Lets load the Laxenburg park shapefile and buffer it using qgisprocess as example.

suppressPackageStartupMessages(library(sf))
## Warning: replacing previous import 'vctrs::data_frame' by 'tibble::data_frame'
## when loading 'dplyr'
laxpol <- st_read('Laxenburg.gpkg')
## Reading layer `Laxenburg' from data source `C:\Users\Martin\IIASA\Talks\20201022_ESMtraining\CDAT_Materials\SpatialDataAnalysis_withR\Laxenburg.gpkg' using driver `GPKG'
## Simple feature collection with 1 feature and 2 fields
## geometry type:  POLYGON
## dimension:      XY
## bbox:           xmin: 16.35322 ymin: 48.05182 xmax: 16.38144 ymax: 48.07108
## geographic CRS: WGS 84
# Run 
result <- qgis_run_algorithm(
  "native:buffer",
  INPUT = laxpol,
  DISTANCE = 0.001, # In degrees since we did not transform the layer
  DISSOLVE = TRUE,
  .quiet = TRUE
)
## Argument `SEGMENTS` is unspecified (using QGIS default value).
## Using `END_CAP_STYLE = "Round"`
## Using `JOIN_STYLE = "Round"`
## Argument `MITER_LIMIT` is unspecified (using QGIS default value).
## Using `OUTPUT = qgis_tmp_vector()`
# This has created a new QGIS results file
# Now load it into R
output_sf <- sf::read_sf(qgis_output(result, "OUTPUT"))
plot(output_sf)

Make sure that both QGIS and the qgisprocess package are installed on your system. Note that the R-package is still in development and some things might not work as expected.

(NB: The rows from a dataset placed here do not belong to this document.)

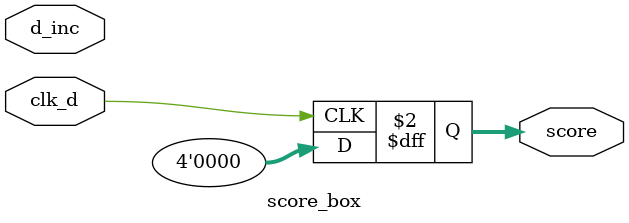
<source format=v>
`timescale 1ns / 1ps


module score_box(
     input clk_d,
    input d_inc,      // Input to increment score (1-bit)
    output reg [3:0] score  // Output score (4 bits to represent 0 to 9)
);

//    always @(posedge d_inc) begin
//        if (score < 9) begin
//            score <= score + 1;
//        end
//        end
always @(posedge clk_d) begin
score <= 4'h0;
    end

endmodule

</source>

# The help for any algorithm can be found in QGIS or by looking it up directly

# Get data.frame with all algorithms
la <- qgis_algorithms()

qgis_show_help("native:dissolve")
## Dissolve (native:dissolve)
## 
## ----------------
## Description
## ----------------
## This algorithm takes a vector layer and combines their features into new features. One or more attributes can be specified to dissolve features belonging to the same class (having the same value for the specified attributes), alternatively all features can be dissolved in a single one.
## 
## All output geometries will be converted to multi geometries. In case the input is a polygon layer, common boundaries of adjacent polygons being dissolved will get erased.
## 
## ----------------
## Arguments
## ----------------
## 
## INPUT: Input layer
##  Argument type:  source
##  Acceptable values:
##      - Path to a vector layer
## FIELD: Dissolve field(s)
##  Argument type:  field
##  Acceptable values:
##      - The name of an existing field
##      - ; delimited list of existing field names
## OUTPUT: Dissolved
##  Argument type:  sink
##  Acceptable values:
##      - Path for new vector layer
## 
## ----------------
## Outputs
## ----------------
## 
## OUTPUT: <outputVector>
##  Dissolved

Best explore the package functions yourself if you are looking for a function not yet available in standard R packages. Often the python code implemented in QGIS can also be considerably faster.